Piña Colada Tiramisu
Serves eight
150ml (1/4 pint) of double cream
2 tbsp of Malibu
500g (1lb 2oz) of mascarpone
16 sponge fingers
Custard
5 egg yolks
1 tbsp of corn flour
3 tbsp of caster sugar
1/2 vanilla pod (use seeds)
300ml (1/2 pint) of coconut milk
100ml (3 1/2fl oz) of cream
Pineapple purée
75g (3oz) of caster sugar
1/2 vanilla pod (use seeds)
1 pineapple (peeled and diced)
100g of unsalted butter
150ml of apple juice
To make the custard, place the egg yolks in a large bowl with the corn flour, sugar and vanilla seeds. Whisk with an electric mixer for a few minutes until pale and thick.
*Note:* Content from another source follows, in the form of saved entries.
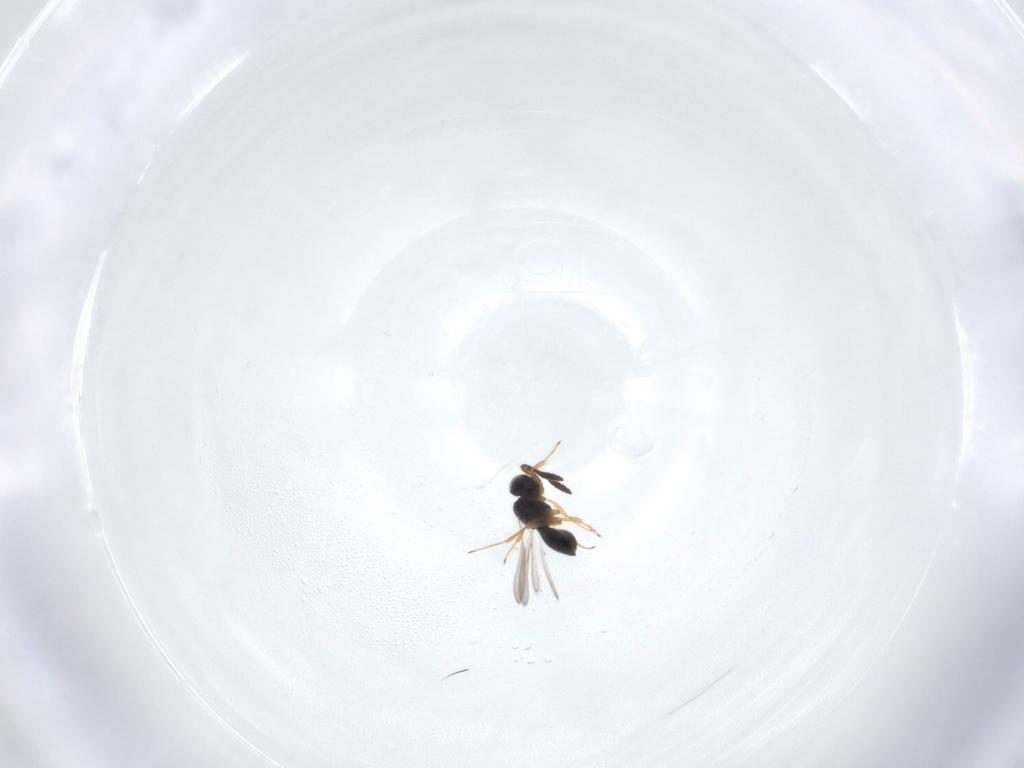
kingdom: Animalia
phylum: Arthropoda
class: Insecta
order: Hymenoptera
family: Scelionidae
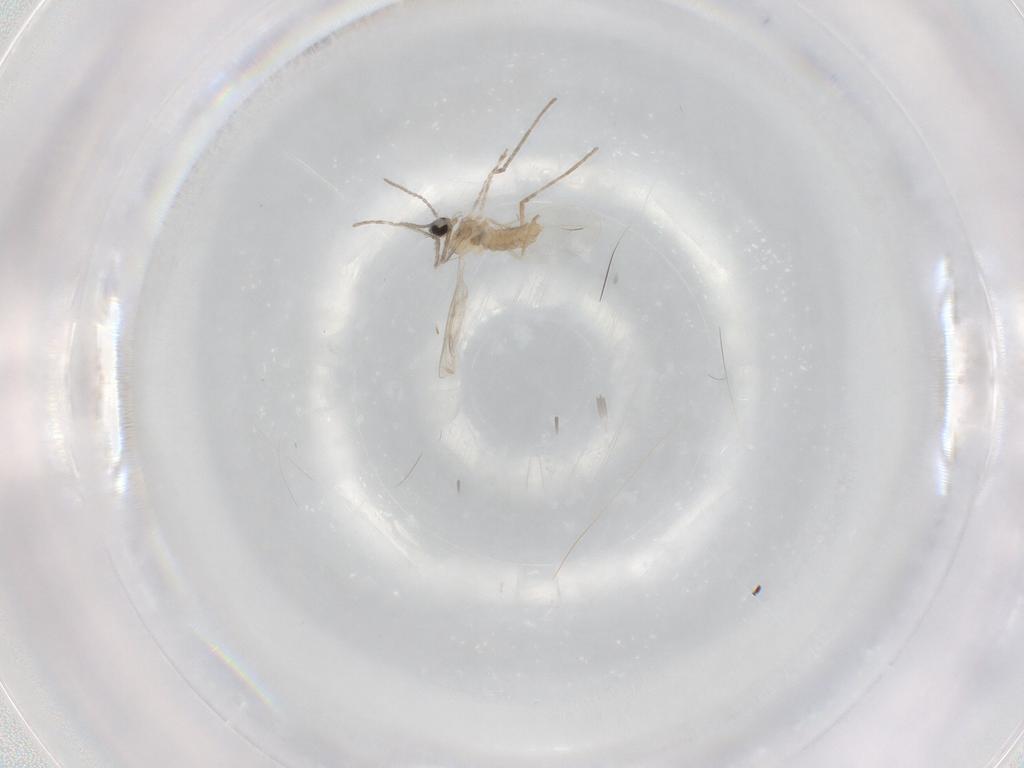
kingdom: Animalia
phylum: Arthropoda
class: Insecta
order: Diptera
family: Cecidomyiidae
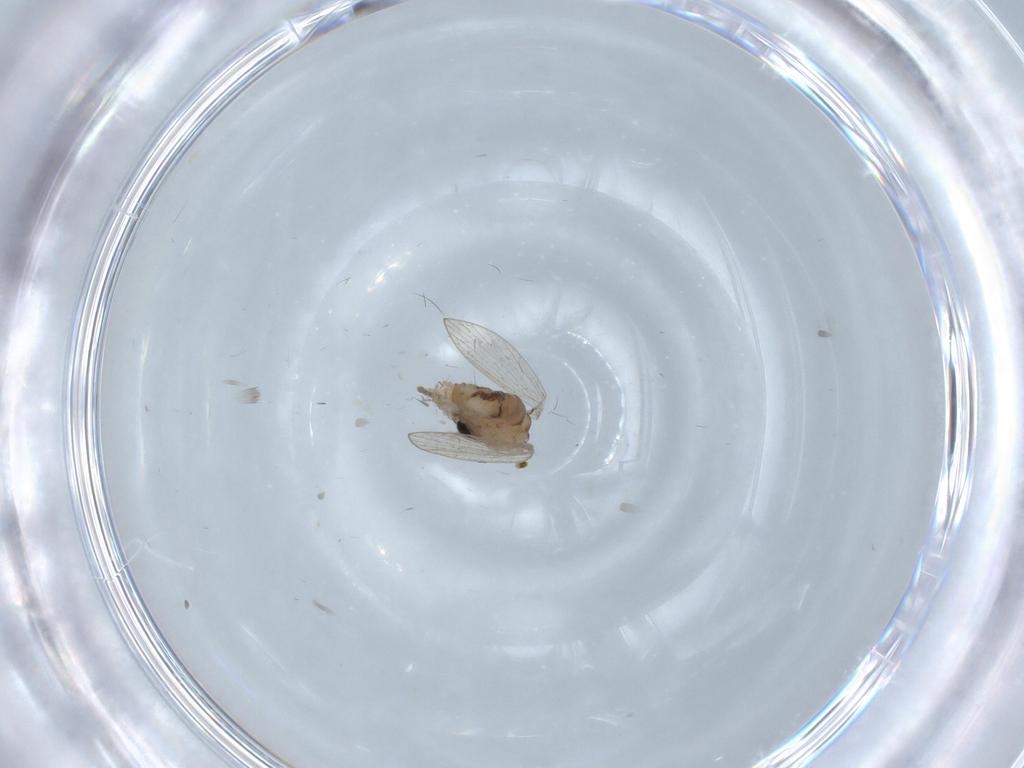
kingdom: Animalia
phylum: Arthropoda
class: Insecta
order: Diptera
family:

Pour the coconut milk and cream into a medium pan and bring to the boil, then remove from the heat. Gradually whisk into the egg yolk mixture until smooth, then pour back into the pan and place over a gentle heat. Cook for about six to eight minutes, stirring constantly, until the custard coats the back of a wooden spoon. Transfer to a bowl and leave it to cool.To make the pineapple purée, place chopped pineapple in a pan with sugar, unsalted butter, apple juice and the vanilla pod and seeds and bring to the boil. Reduce the heat and simmer for five to 10 minutes, until the liquid has reduced by half and thickened. Blend and pass through a fine sieve, discarding the vanilla pod. Allow it to cool.Whisk the remaining cream in a bowl until it forms soft peaks. When the custard is cold, whisk in the mascarpone cheese until completely smooth and then fold in the whipped cream and Malibu until evenly mixed.Spoon the pineapple purée into the bottom of eight martini glasses, then arrange two sponge fingers on top of each one. Pour over the coconut custard to cover completely. Chill for one hour until set. To serve, decorate with mint sprigs.